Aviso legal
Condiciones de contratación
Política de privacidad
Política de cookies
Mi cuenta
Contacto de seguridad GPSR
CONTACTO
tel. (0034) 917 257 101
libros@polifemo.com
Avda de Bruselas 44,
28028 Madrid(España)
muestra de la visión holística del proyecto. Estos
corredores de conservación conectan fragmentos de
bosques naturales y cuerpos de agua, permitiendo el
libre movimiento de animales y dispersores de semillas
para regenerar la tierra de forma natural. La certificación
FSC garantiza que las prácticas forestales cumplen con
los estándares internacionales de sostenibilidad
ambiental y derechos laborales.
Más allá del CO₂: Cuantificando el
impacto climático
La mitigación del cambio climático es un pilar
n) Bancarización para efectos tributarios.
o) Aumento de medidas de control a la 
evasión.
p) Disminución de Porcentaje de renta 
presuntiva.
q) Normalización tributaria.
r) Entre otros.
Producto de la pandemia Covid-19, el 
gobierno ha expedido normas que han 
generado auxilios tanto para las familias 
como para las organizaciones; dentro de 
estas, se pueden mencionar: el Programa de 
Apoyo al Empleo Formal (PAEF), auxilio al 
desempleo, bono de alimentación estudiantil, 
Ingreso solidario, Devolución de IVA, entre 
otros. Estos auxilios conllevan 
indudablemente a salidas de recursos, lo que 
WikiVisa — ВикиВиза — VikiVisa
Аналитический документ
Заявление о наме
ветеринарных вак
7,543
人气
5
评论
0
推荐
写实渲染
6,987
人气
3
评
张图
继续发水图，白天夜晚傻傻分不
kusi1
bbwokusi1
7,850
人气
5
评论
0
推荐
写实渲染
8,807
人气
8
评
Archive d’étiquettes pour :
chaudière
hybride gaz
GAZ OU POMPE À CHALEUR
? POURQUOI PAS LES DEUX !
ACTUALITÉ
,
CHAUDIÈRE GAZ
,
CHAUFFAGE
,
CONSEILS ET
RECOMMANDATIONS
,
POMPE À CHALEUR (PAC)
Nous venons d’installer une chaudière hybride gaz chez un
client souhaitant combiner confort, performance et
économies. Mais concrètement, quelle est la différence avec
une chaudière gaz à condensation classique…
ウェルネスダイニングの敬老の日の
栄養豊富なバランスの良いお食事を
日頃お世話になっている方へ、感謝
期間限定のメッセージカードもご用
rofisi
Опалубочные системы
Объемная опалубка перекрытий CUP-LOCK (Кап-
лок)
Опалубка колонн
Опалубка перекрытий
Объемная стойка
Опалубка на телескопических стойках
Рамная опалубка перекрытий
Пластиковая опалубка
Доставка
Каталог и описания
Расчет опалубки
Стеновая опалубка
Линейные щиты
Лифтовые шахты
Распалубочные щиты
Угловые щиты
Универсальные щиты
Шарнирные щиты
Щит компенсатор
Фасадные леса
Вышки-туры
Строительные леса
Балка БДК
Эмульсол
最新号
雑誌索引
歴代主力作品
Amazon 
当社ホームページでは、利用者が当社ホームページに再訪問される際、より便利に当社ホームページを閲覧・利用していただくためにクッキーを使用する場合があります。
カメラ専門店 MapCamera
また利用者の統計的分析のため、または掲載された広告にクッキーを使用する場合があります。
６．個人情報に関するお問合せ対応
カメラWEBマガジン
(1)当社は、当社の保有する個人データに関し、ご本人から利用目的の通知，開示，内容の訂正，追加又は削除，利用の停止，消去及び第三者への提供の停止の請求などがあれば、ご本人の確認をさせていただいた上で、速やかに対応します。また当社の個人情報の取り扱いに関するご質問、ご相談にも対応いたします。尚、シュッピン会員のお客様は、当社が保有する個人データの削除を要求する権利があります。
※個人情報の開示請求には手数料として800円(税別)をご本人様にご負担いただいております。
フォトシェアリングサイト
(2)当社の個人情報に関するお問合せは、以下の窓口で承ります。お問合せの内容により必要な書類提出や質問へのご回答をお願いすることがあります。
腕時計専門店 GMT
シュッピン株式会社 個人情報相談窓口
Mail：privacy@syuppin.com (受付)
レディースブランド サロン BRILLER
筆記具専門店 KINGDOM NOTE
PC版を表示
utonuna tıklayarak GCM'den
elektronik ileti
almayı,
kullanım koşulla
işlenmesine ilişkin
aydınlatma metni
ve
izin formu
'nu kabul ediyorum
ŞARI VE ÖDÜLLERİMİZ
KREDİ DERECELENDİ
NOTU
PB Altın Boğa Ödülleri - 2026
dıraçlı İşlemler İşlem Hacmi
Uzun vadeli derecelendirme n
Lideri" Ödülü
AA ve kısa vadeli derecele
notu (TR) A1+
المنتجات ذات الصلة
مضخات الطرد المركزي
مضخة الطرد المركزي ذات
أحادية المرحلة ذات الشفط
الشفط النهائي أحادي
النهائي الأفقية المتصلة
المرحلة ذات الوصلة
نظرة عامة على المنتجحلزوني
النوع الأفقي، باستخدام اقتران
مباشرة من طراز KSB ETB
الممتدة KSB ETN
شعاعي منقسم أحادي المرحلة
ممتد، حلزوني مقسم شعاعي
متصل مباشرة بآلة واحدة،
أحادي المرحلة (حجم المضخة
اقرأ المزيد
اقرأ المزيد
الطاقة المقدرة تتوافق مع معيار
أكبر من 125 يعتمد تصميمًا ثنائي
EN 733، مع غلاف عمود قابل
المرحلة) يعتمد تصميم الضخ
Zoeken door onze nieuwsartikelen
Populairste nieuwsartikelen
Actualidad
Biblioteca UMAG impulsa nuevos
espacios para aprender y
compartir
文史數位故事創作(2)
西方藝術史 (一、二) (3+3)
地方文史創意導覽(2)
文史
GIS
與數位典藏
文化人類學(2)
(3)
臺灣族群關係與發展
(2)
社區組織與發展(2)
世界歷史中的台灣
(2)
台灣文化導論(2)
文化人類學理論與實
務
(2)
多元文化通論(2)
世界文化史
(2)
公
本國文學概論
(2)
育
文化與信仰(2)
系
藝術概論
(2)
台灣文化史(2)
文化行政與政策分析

**WHAT TO DO:**
Update these lines by changing each "人气" to "热度" and leaving everything else as it is.

**ANSWER TO THE EXERCISE:**
Aviso legal
Condiciones de contratación
Política de privacidad
Política de cookies
Mi cuenta
Contacto de seguridad GPSR
CONTACTO
tel. (0034) 917 257 101
libros@polifemo.com
Avda de Bruselas 44,
28028 Madrid(España)
muestra de la visión holística del proyecto. Estos
corredores de conservación conectan fragmentos de
bosques naturales y cuerpos de agua, permitiendo el
libre movimiento de animales y dispersores de semillas
para regenerar la tierra de forma natural. La certificación
FSC garantiza que las prácticas forestales cumplen con
los estándares internacionales de sostenibilidad
ambiental y derechos laborales.
Más allá del CO₂: Cuantificando el
impacto climático
La mitigación del cambio climático es un pilar
n) Bancarización para efectos tributarios.
o) Aumento de medidas de control a la 
evasión.
p) Disminución de Porcentaje de renta 
presuntiva.
q) Normalización tributaria.
r) Entre otros.
Producto de la pandemia Covid-19, el 
gobierno ha expedido normas que han 
generado auxilios tanto para las familias 
como para las organizaciones; dentro de 
estas, se pueden mencionar: el Programa de 
Apoyo al Empleo Formal (PAEF), auxilio al 
desempleo, bono de alimentación estudiantil, 
Ingreso solidario, Devolución de IVA, entre 
otros. Estos auxilios conllevan 
indudablemente a salidas de recursos, lo que 
WikiVisa — ВикиВиза — VikiVisa
Аналитический документ
Заявление о наме
ветеринарных вак
7,543
热度
5
评论
0
推荐
写实渲染
6,987
热度
3
评
张图
继续发水图，白天夜晚傻傻分不
kusi1
bbwokusi1
7,850
热度
5
评论
0
推荐
写实渲染
8,807
热度
8
评
Archive d’étiquettes pour :
chaudière
hybride gaz
GAZ OU POMPE À CHALEUR
? POURQUOI PAS LES DEUX !
ACTUALITÉ
,
CHAUDIÈRE GAZ
,
CHAUFFAGE
,
CONSEILS ET
RECOMMANDATIONS
,
POMPE À CHALEUR (PAC)
Nous venons d’installer une chaudière hybride gaz chez un
client souhaitant combiner confort, performance et
économies. Mais concrètement, quelle est la différence avec
une chaudière gaz à condensation classique…
ウェルネスダイニングの敬老の日の
栄養豊富なバランスの良いお食事を
日頃お世話になっている方へ、感謝
期間限定のメッセージカードもご用
rofisi
Опалубочные системы
Объемная опалубка перекрытий CUP-LOCK (Кап-
лок)
Опалубка колонн
Опалубка перекрытий
Объемная стойка
Опалубка на телескопических стойках
Рамная опалубка перекрытий
Пластиковая опалубка
Доставка
Каталог и описания
Расчет опалубки
Стеновая опалубка
Линейные щиты
Лифтовые шахты
Распалубочные щиты
Угловые щиты
Универсальные щиты
Шарнирные щиты
Щит компенсатор
Фасадные леса
Вышки-туры
Строительные леса
Балка БДК
Эмульсол
最新号
雑誌索引
歴代主力作品
Amazon 
当社ホームページでは、利用者が当社ホームページに再訪問される際、より便利に当社ホームページを閲覧・利用していただくためにクッキーを使用する場合があります。
カメラ専門店 MapCamera
また利用者の統計的分析のため、または掲載された広告にクッキーを使用する場合があります。
６．個人情報に関するお問合せ対応
カメラWEBマガジン
(1)当社は、当社の保有する個人データに関し、ご本人から利用目的の通知，開示，内容の訂正，追加又は削除，利用の停止，消去及び第三者への提供の停止の請求などがあれば、ご本人の確認をさせていただいた上で、速やかに対応します。また当社の個人情報の取り扱いに関するご質問、ご相談にも対応いたします。尚、シュッピン会員のお客様は、当社が保有する個人データの削除を要求する権利があります。
※個人情報の開示請求には手数料として800円(税別)をご本人様にご負担いただいております。
フォトシェアリングサイト
(2)当社の個人情報に関するお問合せは、以下の窓口で承ります。お問合せの内容により必要な書類提出や質問へのご回答をお願いすることがあります。
腕時計専門店 GMT
シュッピン株式会社 個人情報相談窓口
Mail：privacy@syuppin.com (受付)
レディースブランド サロン BRILLER
筆記具専門店 KINGDOM NOTE
PC版を表示
utonuna tıklayarak GCM'den
elektronik ileti
almayı,
kullanım koşulla
işlenmesine ilişkin
aydınlatma metni
ve
izin formu
'nu kabul ediyorum
ŞARI VE ÖDÜLLERİMİZ
KREDİ DERECELENDİ
NOTU
PB Altın Boğa Ödülleri - 2026
dıraçlı İşlemler İşlem Hacmi
Uzun vadeli derecelendirme n
Lideri" Ödülü
AA ve kısa vadeli derecele
notu (TR) A1+
المنتجات ذات الصلة
مضخات الطرد المركزي
مضخة الطرد المركزي ذات
أحادية المرحلة ذات الشفط
الشفط النهائي أحادي
النهائي الأفقية المتصلة
المرحلة ذات الوصلة
نظرة عامة على المنتجحلزوني
النوع الأفقي، باستخدام اقتران
مباشرة من طراز KSB ETB
الممتدة KSB ETN
شعاعي منقسم أحادي المرحلة
ممتد، حلزوني مقسم شعاعي
متصل مباشرة بآلة واحدة،
أحادي المرحلة (حجم المضخة
اقرأ المزيد
اقرأ المزيد
الطاقة المقدرة تتوافق مع معيار
أكبر من 125 يعتمد تصميمًا ثنائي
EN 733، مع غلاف عمود قابل
المرحلة) يعتمد تصميم الضخ
Zoeken door onze nieuwsartikelen
Populairste nieuwsartikelen
Actualidad
Biblioteca UMAG impulsa nuevos
espacios para aprender y
compartir
文史數位故事創作(2)
西方藝術史 (一、二) (3+3)
地方文史創意導覽(2)
文史
GIS
與數位典藏
文化人類學(2)
(3)
臺灣族群關係與發展
(2)
社區組織與發展(2)
世界歷史中的台灣
(2)
台灣文化導論(2)
文化人類學理論與實
務
(2)
多元文化通論(2)
世界文化史
(2)
公
本國文學概論
(2)
育
文化與信仰(2)
系
藝術概論
(2)
台灣文化史(2)
文化行政與政策分析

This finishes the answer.